[EMAIL PROTECTED] wrote:
> On Thu, Aug 28, 2008 at 12:04:15AM -0400, Brian Dickson wrote:
>   
>> The DS may be provided by the operator of the subordinate zone, or built 
>> by the parent operator,
>> most likely the latter.
>>     
>
>
>       thats an interesting premise.  
>       why do you think this will be the case?
>       
>       (I would posit that the folks generating the DNSKEY will also 
>       want to generate the DS hash on their known, trusted signing tools
>       instead of trusting the parent w/ the DNSKEY materials)
>   

Well, here's why:

- The DS is a deterministic function
- Having DS sent to the parent, rather than calculated locally by the 
parent, introduces a host of human and/or process risks/requirements
- The DS only needs to be built when the DNSKEY changes (key rollover)

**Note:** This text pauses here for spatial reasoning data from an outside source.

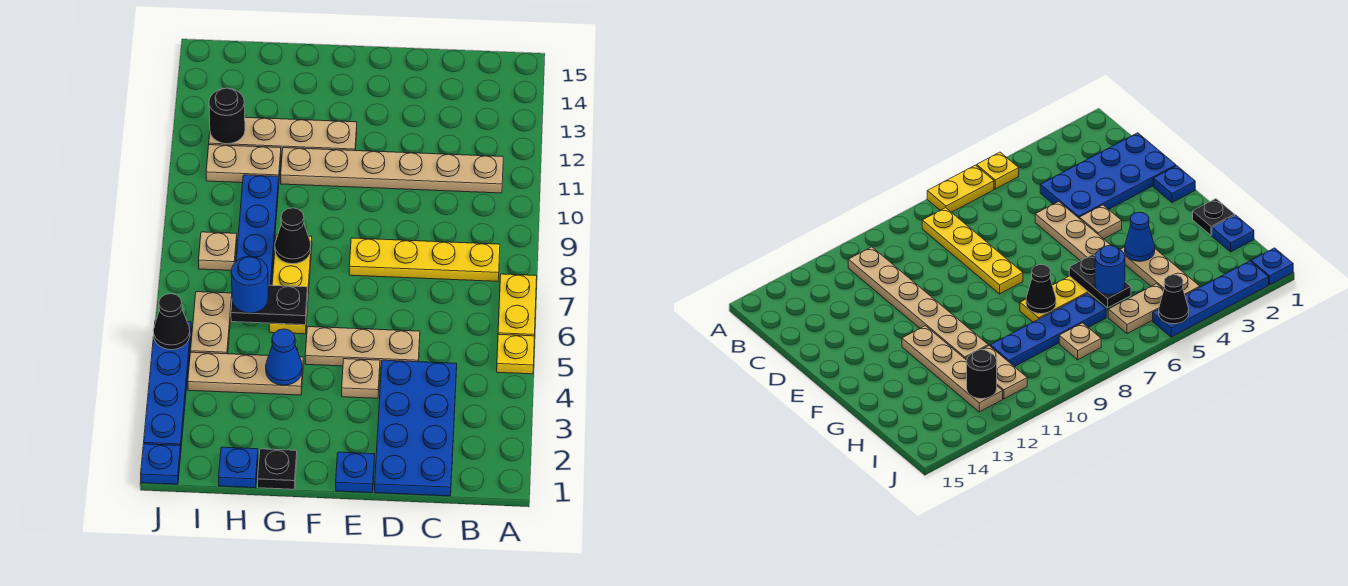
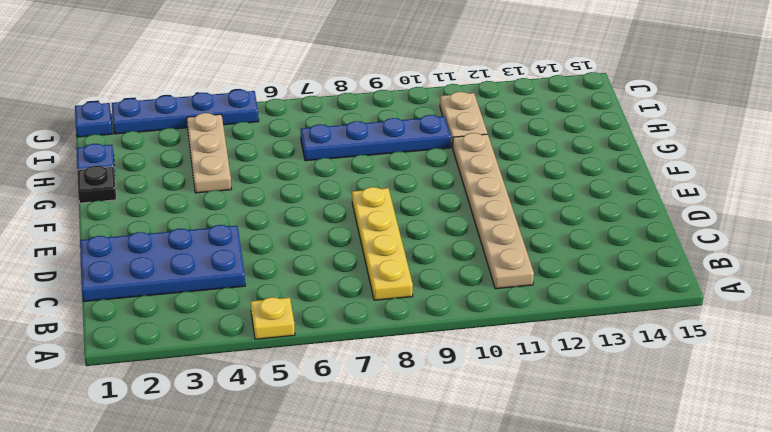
none -> yellow 1x2 plate [498,274,537,336]
none -> tan 1x3 plate [305,327,420,368]
none -> blue 1x1 plate [336,452,375,493]

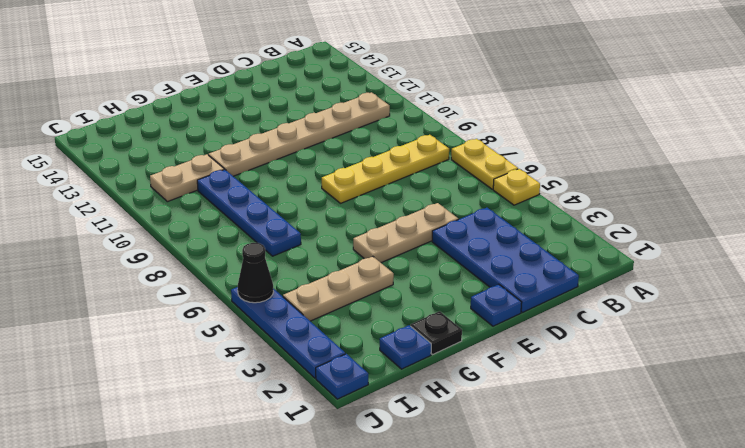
none -> tan 1x1 plate [342,359,380,398]
none -> tan 1x4 plate [209,117,357,155]
none -> yellow 1x3 plate [269,235,312,334]

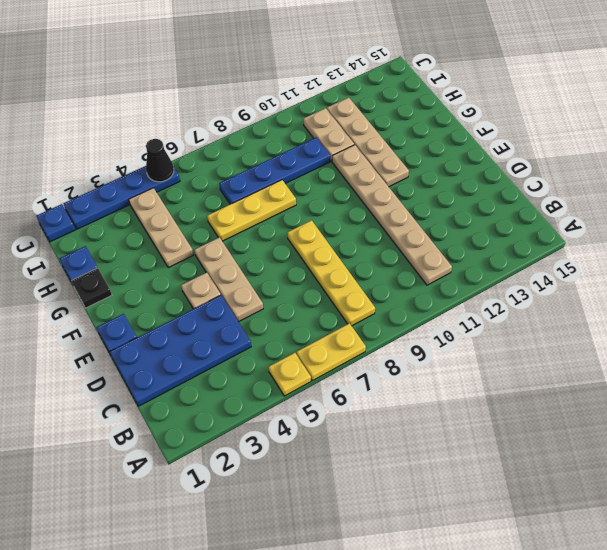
none -> tan 1x2 plate [191,292,232,354]
none -> tan 1x1 plate [198,232,237,270]
none -> blue 1x1 cone [266,329,302,385]

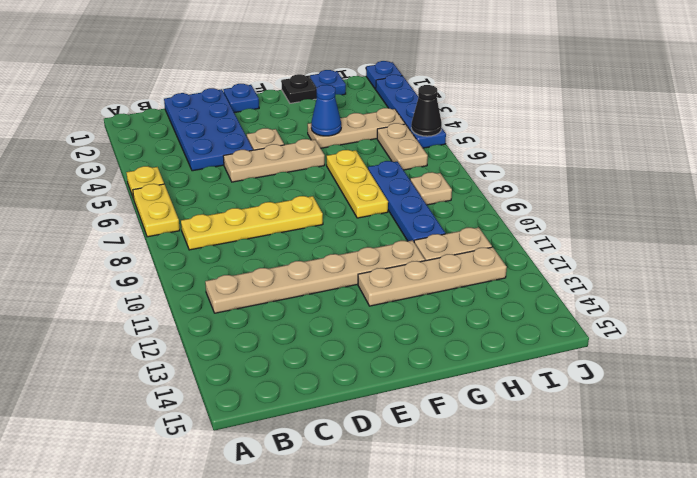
none -> black 1x2 plate [231,285,308,325]
none -> black 1x1 cone [275,208,311,264]
none -> black 1x1 round brick [209,88,245,144]

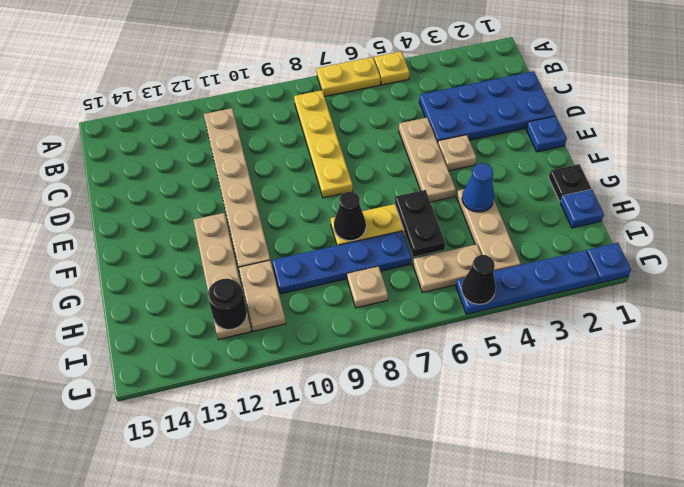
none -> blue 1x1 round brick [231,257,268,313]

- The parent is already trusted with DNSSEC tools, since the parent is 
signing the parent's zone (including the DS record!)

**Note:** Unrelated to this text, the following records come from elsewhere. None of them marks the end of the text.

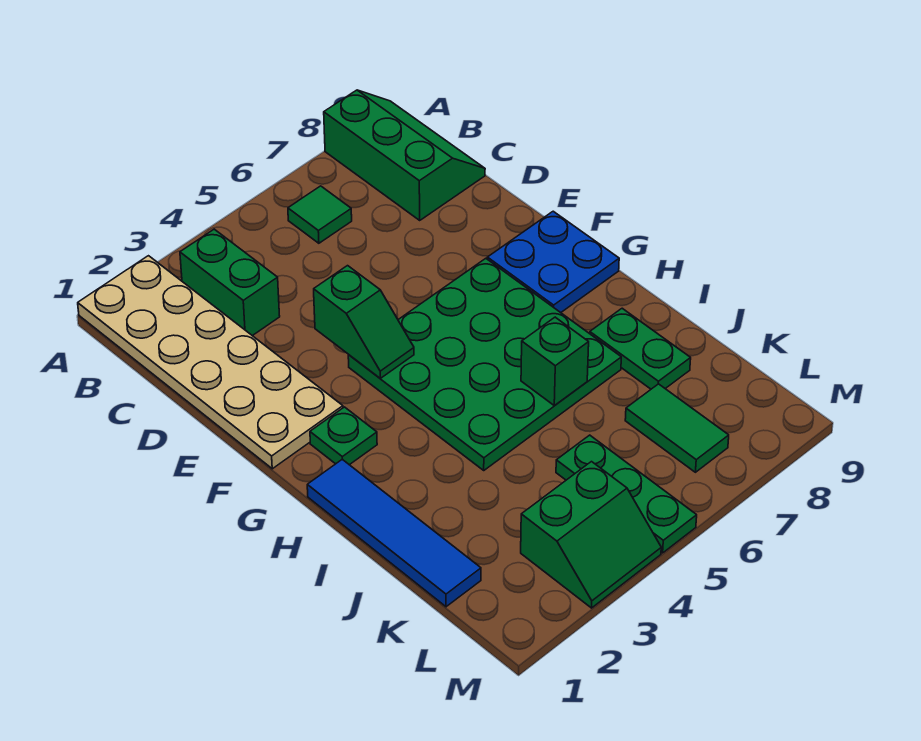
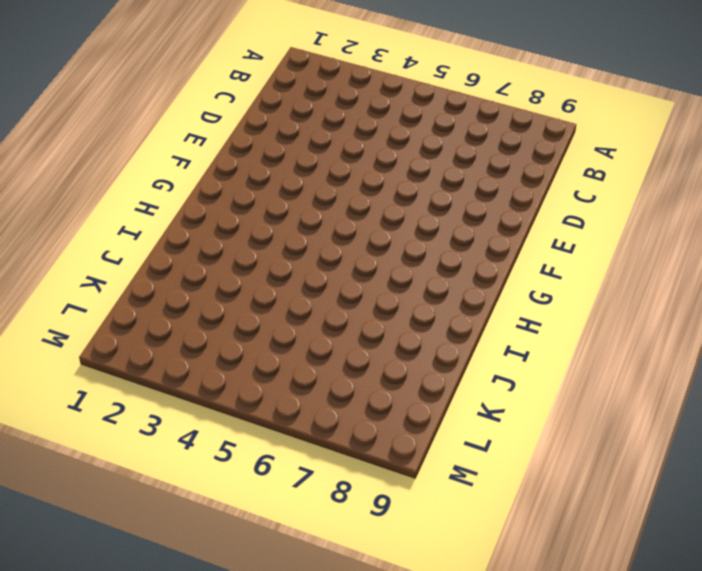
none -> tan 2x6 plate [78,256,343,469]
none -> green 2x3 slope [324,90,485,220]
none -> green 1x2 brick [180,229,280,336]

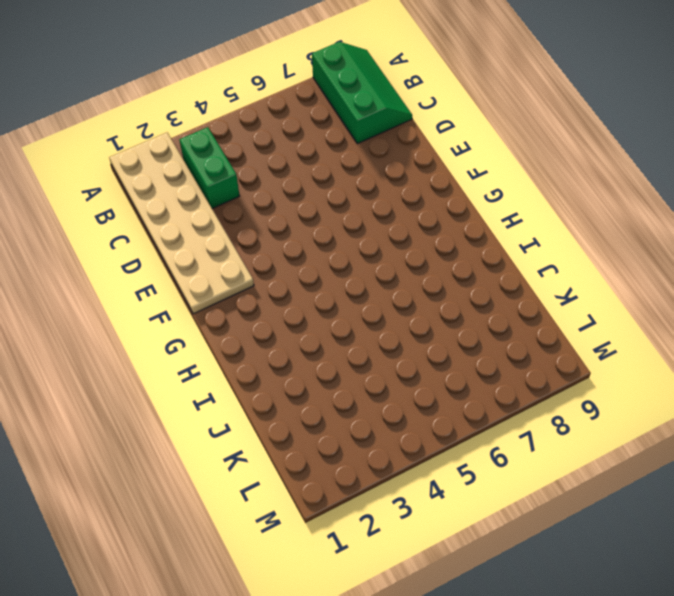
none -> green 1x1 tile [288,186,352,243]
none -> green 4x4 plate [348,258,621,470]
none -> blue 2x2 plate [487,211,619,313]

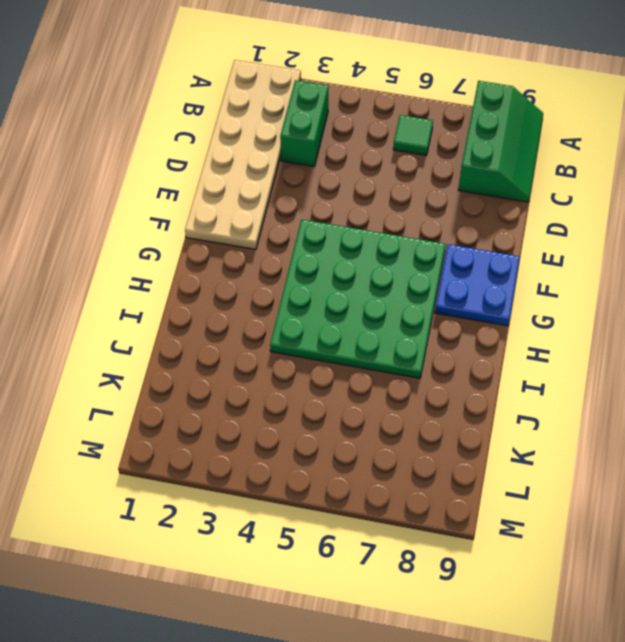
none -> green 1x1 plate [310,407,377,465]
none -> blue 1x4 tile [307,459,481,607]
none -> green 1x2 plate [590,308,691,389]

- Nothing in the DNSKEY, or in the building of the DS, involves private 
keys, only public keys - so there is no trust issue with the materials.
- The DNSKEY is already published, so the parent can trivially get it, 
in a way that is not subject to poisoning (the NS glue is hardcoded in 
the parent zone, after all)

It isn't something that seemed obvious until I looked at the signing 
stuff. If the DS is deterministic, why create an avenue for expoiting?